• WHAT YOU HAVE TO DO: Copy the lines below precisely, starting with the line that contains "полярностью" and going on through the line that contains "Рекомендуем посмотреть".

(Extracted page text data)
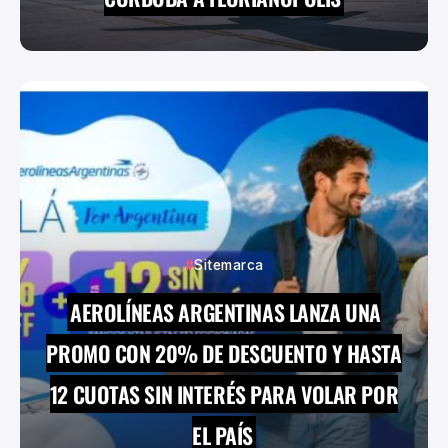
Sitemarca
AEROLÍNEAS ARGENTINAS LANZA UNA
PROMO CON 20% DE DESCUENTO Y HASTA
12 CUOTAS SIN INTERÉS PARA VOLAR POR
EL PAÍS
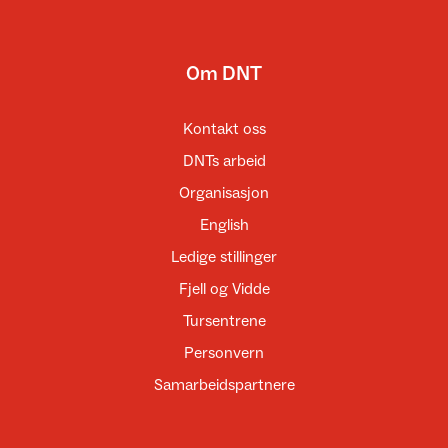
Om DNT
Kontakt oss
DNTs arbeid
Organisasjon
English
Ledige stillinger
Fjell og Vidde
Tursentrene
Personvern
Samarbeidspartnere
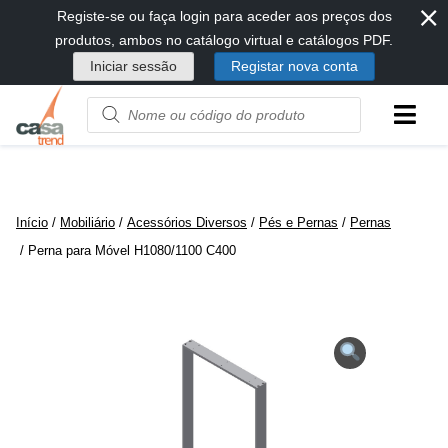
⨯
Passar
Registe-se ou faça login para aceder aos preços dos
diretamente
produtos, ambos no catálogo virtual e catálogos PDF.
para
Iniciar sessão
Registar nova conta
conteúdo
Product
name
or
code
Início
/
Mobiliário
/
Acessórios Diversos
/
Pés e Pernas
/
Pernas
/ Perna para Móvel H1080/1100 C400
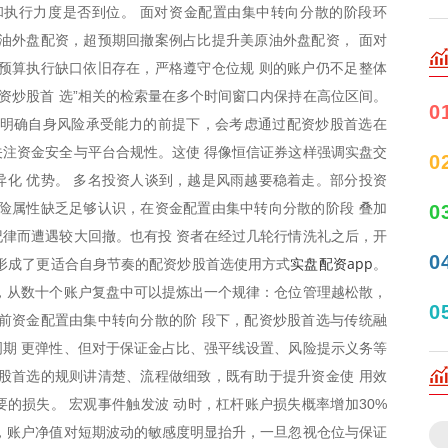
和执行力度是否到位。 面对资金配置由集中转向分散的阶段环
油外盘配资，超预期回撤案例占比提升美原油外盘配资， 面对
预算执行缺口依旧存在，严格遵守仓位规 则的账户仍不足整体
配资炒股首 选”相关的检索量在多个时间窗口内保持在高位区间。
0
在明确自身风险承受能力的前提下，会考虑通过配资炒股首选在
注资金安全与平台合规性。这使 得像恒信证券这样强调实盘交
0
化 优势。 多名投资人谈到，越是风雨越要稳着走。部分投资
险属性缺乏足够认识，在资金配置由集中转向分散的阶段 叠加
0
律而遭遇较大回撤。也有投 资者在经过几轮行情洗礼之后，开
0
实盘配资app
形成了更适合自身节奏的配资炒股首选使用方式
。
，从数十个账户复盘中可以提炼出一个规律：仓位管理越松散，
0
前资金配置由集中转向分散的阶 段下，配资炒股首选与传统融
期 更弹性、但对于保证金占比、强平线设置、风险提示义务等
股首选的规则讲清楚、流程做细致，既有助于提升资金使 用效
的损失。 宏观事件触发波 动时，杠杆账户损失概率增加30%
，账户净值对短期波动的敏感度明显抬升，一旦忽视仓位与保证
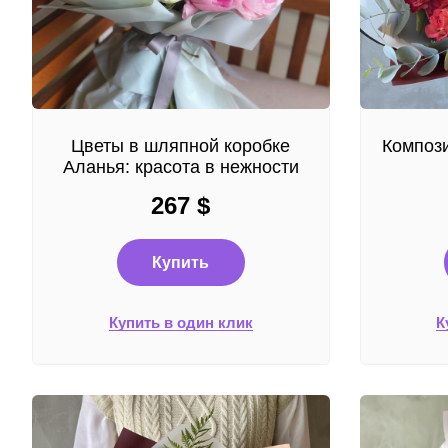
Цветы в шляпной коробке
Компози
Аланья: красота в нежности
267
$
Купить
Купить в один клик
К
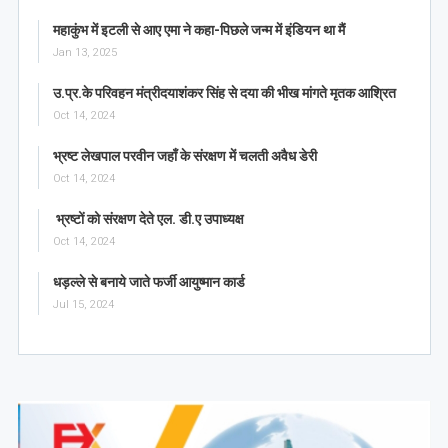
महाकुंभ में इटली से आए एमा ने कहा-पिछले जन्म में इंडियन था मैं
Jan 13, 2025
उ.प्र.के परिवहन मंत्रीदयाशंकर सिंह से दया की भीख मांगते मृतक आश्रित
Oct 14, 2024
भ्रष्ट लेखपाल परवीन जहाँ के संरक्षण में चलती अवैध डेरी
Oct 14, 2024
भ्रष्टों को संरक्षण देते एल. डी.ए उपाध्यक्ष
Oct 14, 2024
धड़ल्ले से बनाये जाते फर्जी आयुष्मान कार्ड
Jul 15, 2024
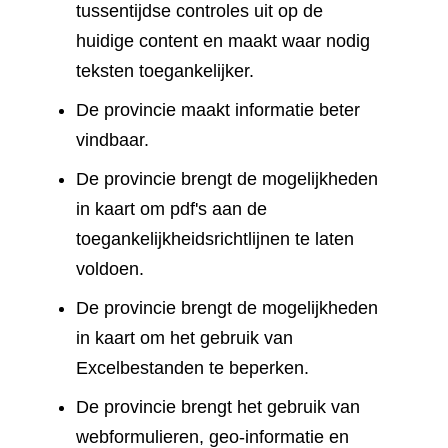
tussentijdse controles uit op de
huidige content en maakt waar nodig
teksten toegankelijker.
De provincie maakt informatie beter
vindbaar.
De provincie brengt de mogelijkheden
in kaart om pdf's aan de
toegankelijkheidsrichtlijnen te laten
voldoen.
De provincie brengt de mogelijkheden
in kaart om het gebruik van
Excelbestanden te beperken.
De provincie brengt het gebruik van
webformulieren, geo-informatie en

==

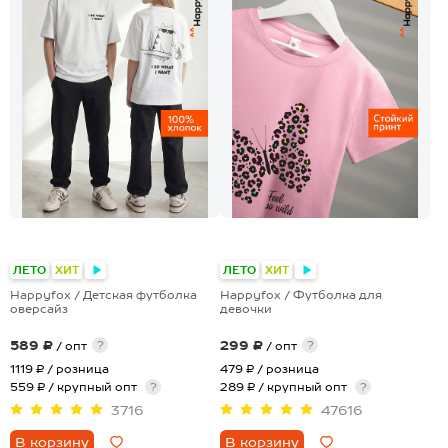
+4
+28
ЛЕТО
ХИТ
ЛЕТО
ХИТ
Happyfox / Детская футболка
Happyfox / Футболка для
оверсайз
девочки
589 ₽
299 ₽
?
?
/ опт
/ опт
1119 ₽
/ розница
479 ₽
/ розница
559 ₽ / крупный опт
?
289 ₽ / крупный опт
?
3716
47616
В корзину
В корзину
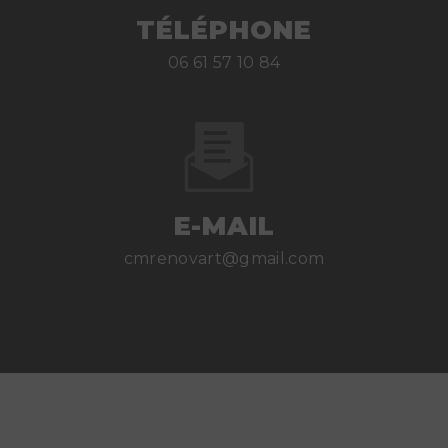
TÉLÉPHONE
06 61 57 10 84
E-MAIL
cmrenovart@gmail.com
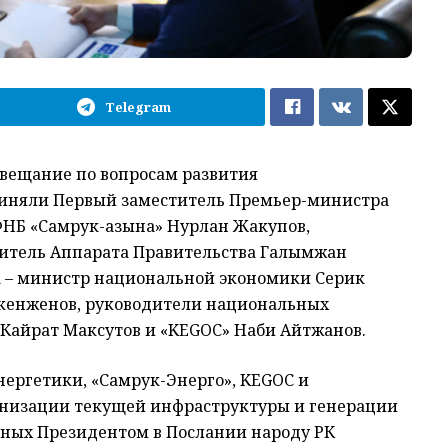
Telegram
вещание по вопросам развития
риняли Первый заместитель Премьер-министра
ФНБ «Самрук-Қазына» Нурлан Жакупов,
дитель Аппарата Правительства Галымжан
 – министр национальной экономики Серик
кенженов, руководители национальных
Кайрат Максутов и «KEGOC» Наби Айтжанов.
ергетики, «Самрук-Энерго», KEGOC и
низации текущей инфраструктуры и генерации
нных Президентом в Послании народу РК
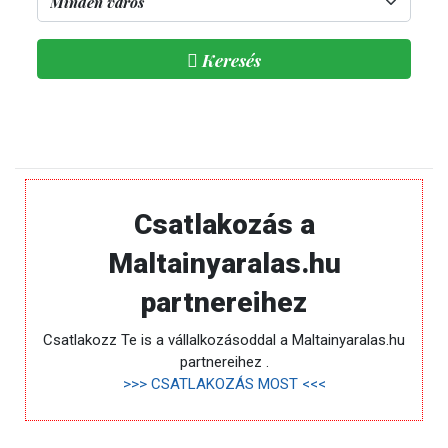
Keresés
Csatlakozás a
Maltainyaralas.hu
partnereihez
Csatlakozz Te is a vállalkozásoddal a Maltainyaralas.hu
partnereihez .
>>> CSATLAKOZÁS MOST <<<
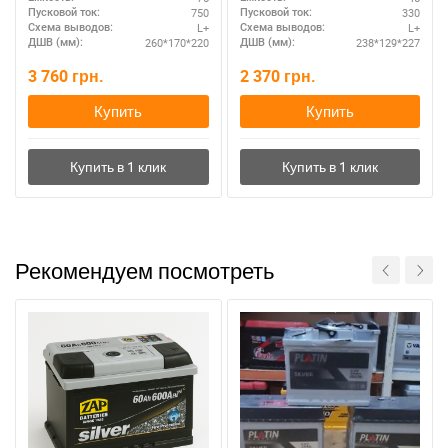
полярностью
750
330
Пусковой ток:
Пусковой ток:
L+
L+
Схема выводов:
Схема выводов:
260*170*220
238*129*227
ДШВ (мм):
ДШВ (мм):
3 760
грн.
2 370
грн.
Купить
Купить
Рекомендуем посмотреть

* * *

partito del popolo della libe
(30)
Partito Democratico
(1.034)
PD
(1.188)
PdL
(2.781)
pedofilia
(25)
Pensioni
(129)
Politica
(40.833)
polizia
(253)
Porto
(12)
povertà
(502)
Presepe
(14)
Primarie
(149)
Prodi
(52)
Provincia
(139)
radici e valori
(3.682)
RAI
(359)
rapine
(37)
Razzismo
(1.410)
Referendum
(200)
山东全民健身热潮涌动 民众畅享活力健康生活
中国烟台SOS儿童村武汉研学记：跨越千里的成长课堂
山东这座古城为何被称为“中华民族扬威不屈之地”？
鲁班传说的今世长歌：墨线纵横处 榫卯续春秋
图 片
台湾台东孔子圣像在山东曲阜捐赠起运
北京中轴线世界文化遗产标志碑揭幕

• REPLY:
полярностью
750
330
Пусковой ток:
Пусковой ток:
L+
L+
Схема выводов:
Схема выводов:
260*170*220
238*129*227
ДШВ (мм):
ДШВ (мм):
3 760
грн.
2 370
грн.
Купить
Купить
Рекомендуем посмотреть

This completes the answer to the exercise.